La tipologia più consistente continua a risultare la terza tra quelle analizzate, ovvero depositi commerciali e autorimesse (a cui appartiene oltre il 50% dei volumi scambiati dell’intero settore); si tratta anche della tipologia che presenta il tasso di crescita trimestrale più alto (+8,9%), con dinamiche distribuite in maniera abbastanza disomogenea (dal +1,5% delle Isole al +17,4% del Nord-Est).

L’ultima aggregazione, di carattere residuale, è costituita per oltre tre quarti da unità di categoria catastale D/8 (fabbricati destinati a particolari esigenze di carattere commerciale); il quarto trimestre ha segnato, in questo caso, un calo dei volumi compravenduti del 13 per cento.

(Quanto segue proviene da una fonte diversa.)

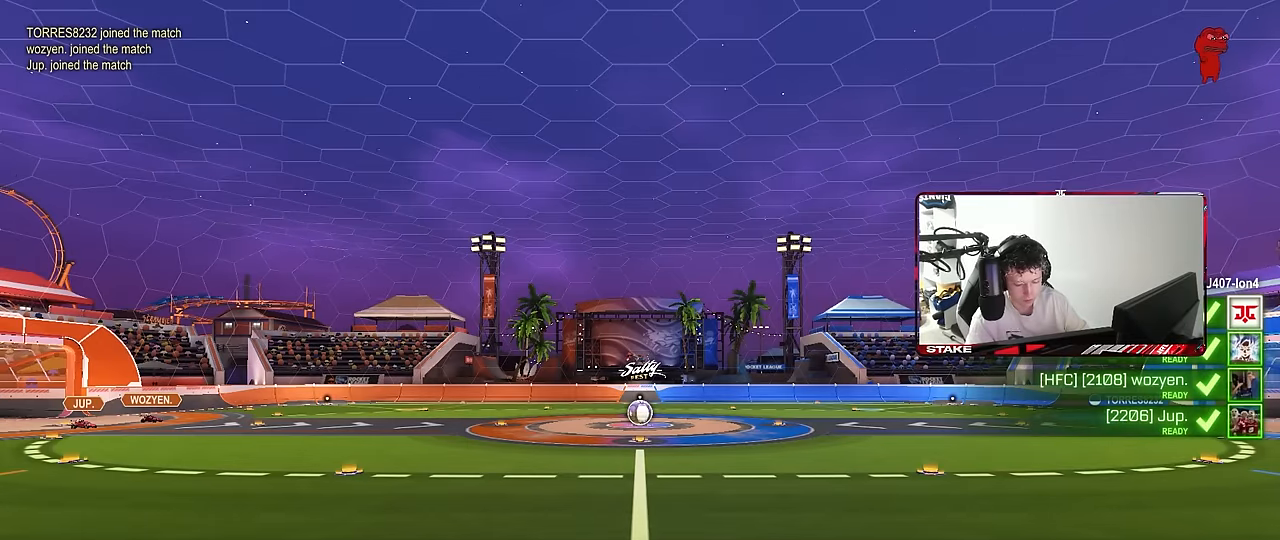
{"keys": [], "mouse": [], "mouse_move": "still", "events": []}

Un ultimo focus si concentra, come di consueto, sul mercato rilevato nelle otto principali città italiane dal punto di vista demografico; i dati rispecchiano, per lo più, le tendenze descritte in precedenza, con Milano che risulta il mercato più dinamico relativamente a uffici (e studi privati) e negozi (e laboratori) e Roma che ospita il maggior numero di compravendite per quanto riguarda depositi commerciali e autorimesse.

Settore produttivo
Anche il settore produttivo, dopo la flessione registrata nei precedenti tre mesi (-6,6%), nel quarto trimestre 2018 è tornato a espandersi (+0,9%); l’incremento si è concentrato esclusivamente nelle aree settentrionali del Paese (che costituiscono, tuttavia, oltre il 70% dell’intero mercato nazionale), mentre Centro, Sud e Isole hanno fatto registrare tassi negativi.
Per un’analisi più approfondita, il rapporto disaggrega anche i dati sulla base di cinque differenti classi di rendita catastale, parametro ritenuto utile a cogliere aspetti di tipo qualitativo in relazione agli immobili in oggetto; le due fasce intermedie individuate (rendita compresa tra 500 e 10mila euro) hanno confermato una sostanziale prevalenza sia in termini di consistenza del mercato (quasi il 60% del totale) che di dinamica (sono le uniche due a espandersi).

Settore produttivo agricolo
Il terzo settore analizzato, quello agricolo, è risultato essenzialmente stabile in termini di volumi compravenduti (+0,1% il tasso aggregato nazionale), con le aree Nord-Ovest, Sud e Isole che hanno più che compensato il calo registrato nel Nord-Est (-6%) e nel Centro (-6,9%).

Altre destinazioni
Il rapporto presenta, infine, una quarta aggregazione, che raccoglie tutte le unità scambiate che non rientrano nei raggruppamenti precedenti, pari a oltre un terzo del totale (Ntn 18.341) e costituite, come accennato, per oltre il 97% da immobili appartenenti al gruppo catastale F; tra tutte le numerose, ulteriori sotto-aggregazioni definite all’interno di questa tipologia residuale, il gruppo relativo agli immobili appartenenti alla categoria catastale E è stato l’unico a registrare una leggera flessione (-0,4%) in termini di volumi compravenduti.